How can Diabetes Affect the Feet

In some cases, the damage can be severe. Infections in the feet can spread, damage other organs, and even become life-threatening. A severe foot infection may mean that the doctor has to amputate the foot.

Although most people with diabetes do not develop serious foot complications, diabetes remains a leading cause of amputation.

Diabetes is usually caused by insulin deficiency (type 1 diabetes) or insulin resistance (type 2 diabetes). Insulin is an essential hormone that helps cells absorb sugar from the blood to use for energy.

When this process does not work properly, sugar circulates in the blood, causing health problems.

Long-term high blood sugar can cause nerve damage and circulation problems that can lead to foot injuries.

In this article, we look at foot problems that can occur in people with uncontrolled or uncontrolled diabetes and discuss how to prevent and manage these effects.

Foot Problems in Diabetes

How can Diabetes Affect the Feet

The following are some foot problems people may experience:

Diabetic Neuropathy

People with diabetes are at increased risk for peripheral vascular disease (PVD), especially if they don’t take their medications or have trouble controlling their blood sugar. PVD occurs when fatty deposits narrow blood vessels, reducing circulation.

PVD affects the blood vessels that lead to limbs such as the hands and feet, reducing blood flow to both. Decreased blood flow can lead to pain, infection, and wounds that heal slowly.

Over time, peripheral vascular disease can cause nerve damage that causes numbness in the feet.
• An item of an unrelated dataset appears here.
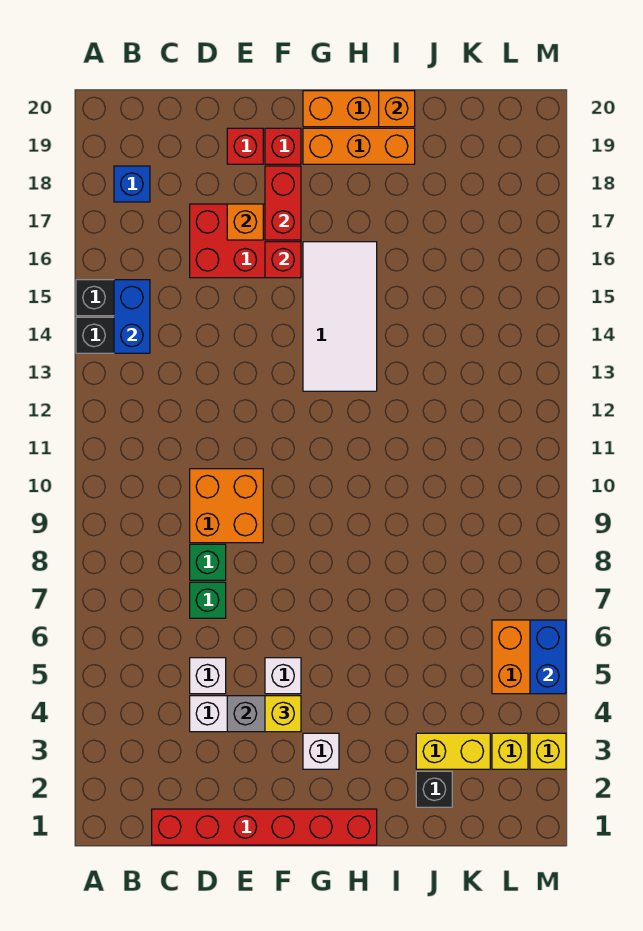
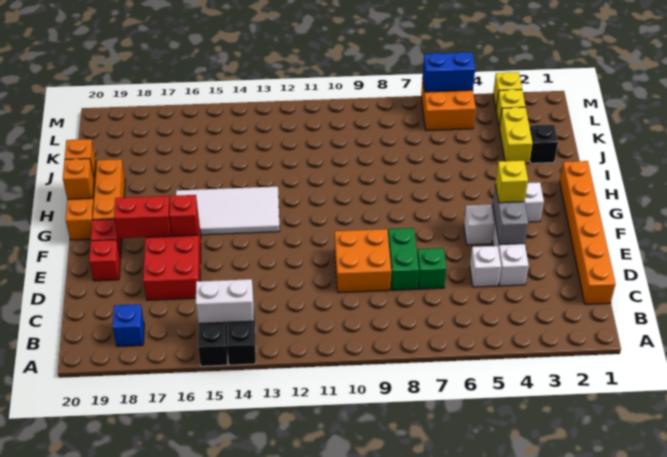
blue 1x2 brick [114,280,150,353] -> white 1x2 brick [196,279,254,324]
red 1x6 brick [152,809,377,845] -> orange 1x6 brick [560,161,616,304]
green 1x1 brick [190,544,226,580] -> green 1x2 brick [388,228,419,290]
orange 1x1 brick [227,204,263,240] -> orange 1x1 brick moved to [63,159,94,199]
This can make it difficult for people with diabetes to feel sensation in their limbs. High blood sugar also damages nerves and interferes with their ability to send signals.

This condition also makes it difficult for a person with diabetes to experience burning, pain or infection in the feet. When a person is rubbing his shoes, he cannot feel it. This lack of sensation can increase the risk of cuts, bruises and blisters. It can also delay treatment of an infection, as a person may not realize they have an infection.
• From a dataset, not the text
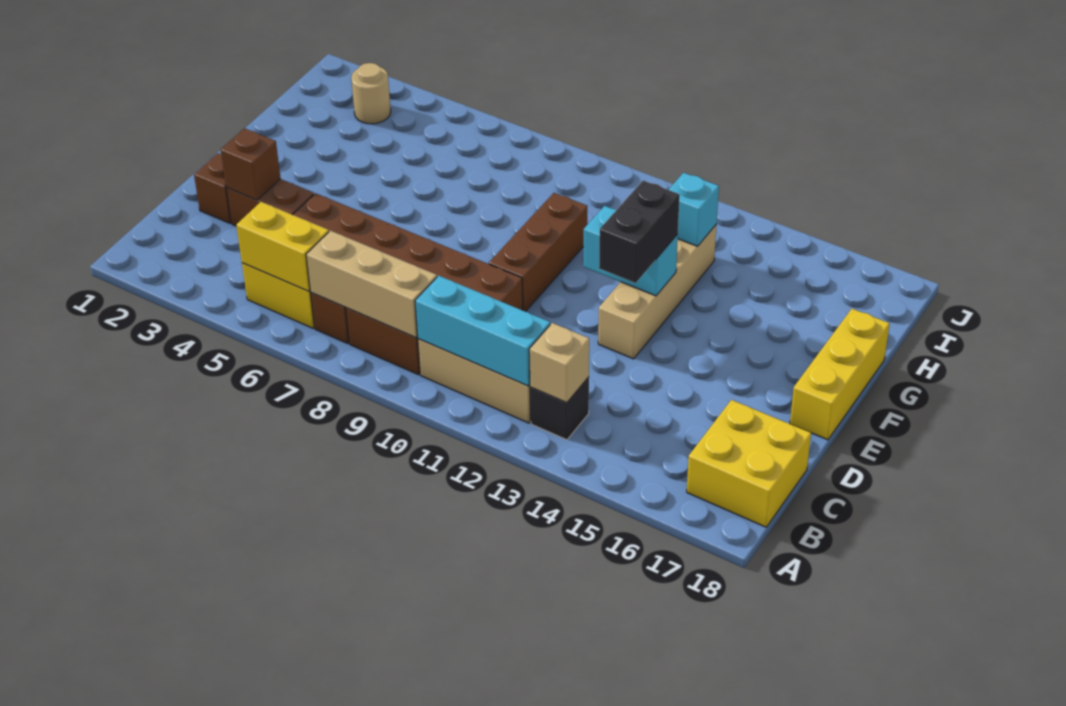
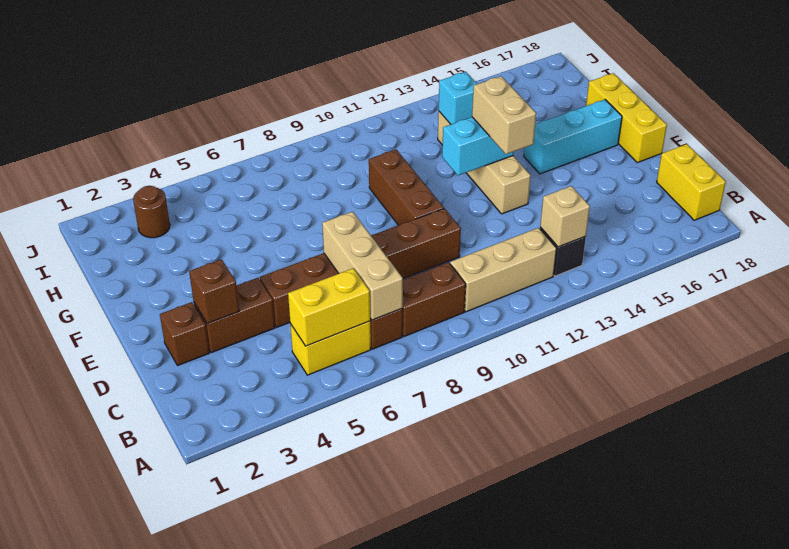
tan 1x3 brick [306,231,437,338] -> tan 1x3 brick turned to [322,212,403,320]
cyan 1x3 brick [415,276,550,386] -> cyan 1x3 brick moved to [524,100,622,174]
yellow 2x2 brick [687,400,811,527] -> yellow 1x2 brick [657,144,726,220]
black 1x2 brick [599,181,680,283] -> tan 1x2 brick [472,76,536,154]
tan 1x1 round brick [351,63,391,124] -> brown 1x1 round brick [133,186,170,238]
Diabetes increases the risk of ulcers in several ways. First, diabetic neuropathy can make it more difficult for a person to know when their shoes don’t fit. It can also change the way a person walks, increasing the risk of blisters.

People with diabetes can also develop a condition known as bullous diabeticorum trusted source, which refers to the spontaneous formation of blisters. Doctors don’t know why blisters appear.

Blisters can become infected, causing pain and increasing the risk of infection spreading throughout the body.

Diabetic Ulcers

About 7% of people with peripheral neuropathy develop diabetic foot ulcers each year. The combination of poor circulation and nerve damage means that a person may not feel the ulcers until they are severe. Poor circulation can also slow healing. If left untreated, ulcers can damage the foot and lead to infection.

Ulcers can also make walking very painful. Shoes and socks can aggravate ulcer symptoms.

Diabetic Calluses

Calluses are areas of hardened, thickened skin cells. Large calluses on the feet can make walking difficult and change the way shoes fit. The main problem with calluses is that they increase the risk of ulcers and infection. Keeping calluses clean and removing them when needed is important for foot protection.

Foot Infections Because of Diabetes

Diabetic ulcers can become infected, especially if a person does not treat them or keep them clean. These infections can spread to the bloodstream, damage organs, and threaten a person’s life.

A person may also experience gangrene, which causes tissue death and can lead to amputation.

Foot infections can damage the underlying structures of the foot, including the bones. Poor circulation also damages infrastructure. This can change the shape of the foot, causing more pain and difficulty walking. Doctors call it Charcot foot.

Charcot foot increases the risk of developing ulcers.


Diabetic foot problems can lead to serious infections. To prevent the infection from spreading and to minimize damage to nearby areas such as the legs, the doctor may recommend amputation. Amputation means the removal of a part of the body, such as part of a foot, leg, or foot.

Diabetes is a leading cause of amputation. A 2020 study estimated that it plays a role in the 25-90% reliable source of amputation within the studied groups of people.


Diabetic neuropathy and peripheral vascular disease are serious conditions that should be closely monitored by a doctor.

Both cause complications that can have serious, ongoing effects. These complications may include:

  • foot ulcers or wounds that do not heal
  • infections, including skin infections, bone infections, and abscesses
  • gangrene, when an infection causes tissue death
  • foot deformity
  • Charcot foot, which alters the shape of the feet as bones in the foot and toe shift or break
  • death
  • damage to surrounding structures, such as the legs

Sometimes, doctors can rule out complications, such as infection. However, other complications, including gangrene, can lead to permanent physical changes.

If a person develops gangrene, a doctor may recommend amputation.